Can someone point me to a decently priced place i can get a gun shipped to if bought online ?


----------



## Lil' Scout (Oct 1, 2007)

I use Outcast. Give them a call.


----------



## Jason (Oct 2, 2007)

U being in Pcola, Outcast would be good.....depending on your location. Mike's gun shop will do em also.


----------



## Hobart (Nov 27, 2012)

I use Ron's Pawn shop in Milton he's only 25 bucks. But I doubt you would want to make that drive if your in Pensacola.


----------



## Fish on! (Apr 20, 2008)

Thanks guys


----------



## Telum Pisces (Sep 27, 2007)

Little Jacks Guns up in Milton is where I drive to from Navarre. Worth the drive just to shoot the crap and deal with a small town FFL vs. a shop. I know Nate's price is cheaper too.


----------



## CHUMM BUCKET (Jul 2, 2008)

USA performance on hwy 29

$25. Nice guys


----------



## Ragon210 (Jul 11, 2013)

CHUMM BUCKET said:


> USA performance on hwy 29
> 
> $25. Nice guys


X2 for USA I have used them many times, and there store is cool to look around

drove down firestone today and there was a FISH ON in a drive way, is that you?


----------



## welldoya (Oct 5, 2007)

Little Jack's in Milton is who I use. Cheaper than most and he's a good guy.

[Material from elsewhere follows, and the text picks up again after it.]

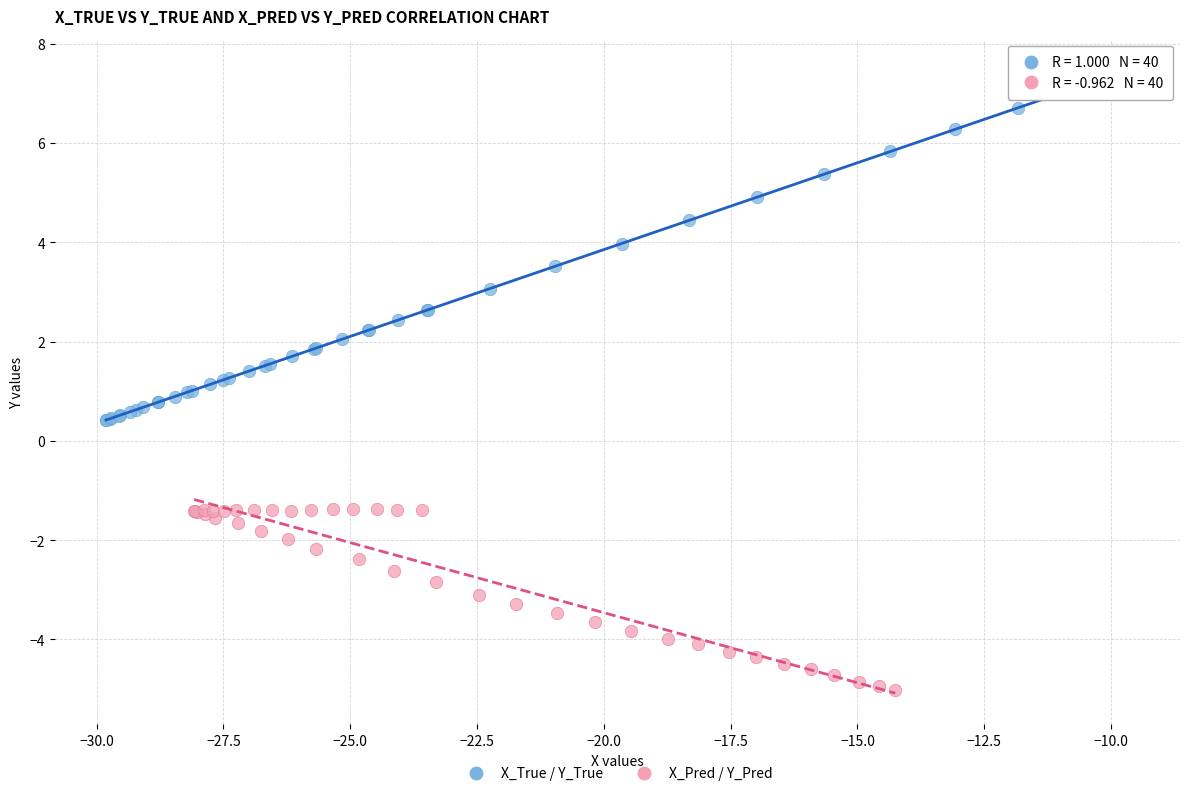

Which series contains the lowest Y value?

X_Pred / Y_Pred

Whoever you use, $25 is top dollar. Don't pay more than that.


----------



## VA Boy (Feb 19, 2012)

Coastal Gun and Ammo. Good folks and good transfer fees


----------



## Outside9 (Apr 30, 2008)

Telum Pisces said:


> Little Jacks Guns up in Milton is where I drive to from Navarre. Worth the drive just to shoot the crap and deal with a small town FFL vs. a shop. I know Nate's price is cheaper too.


Me too


----------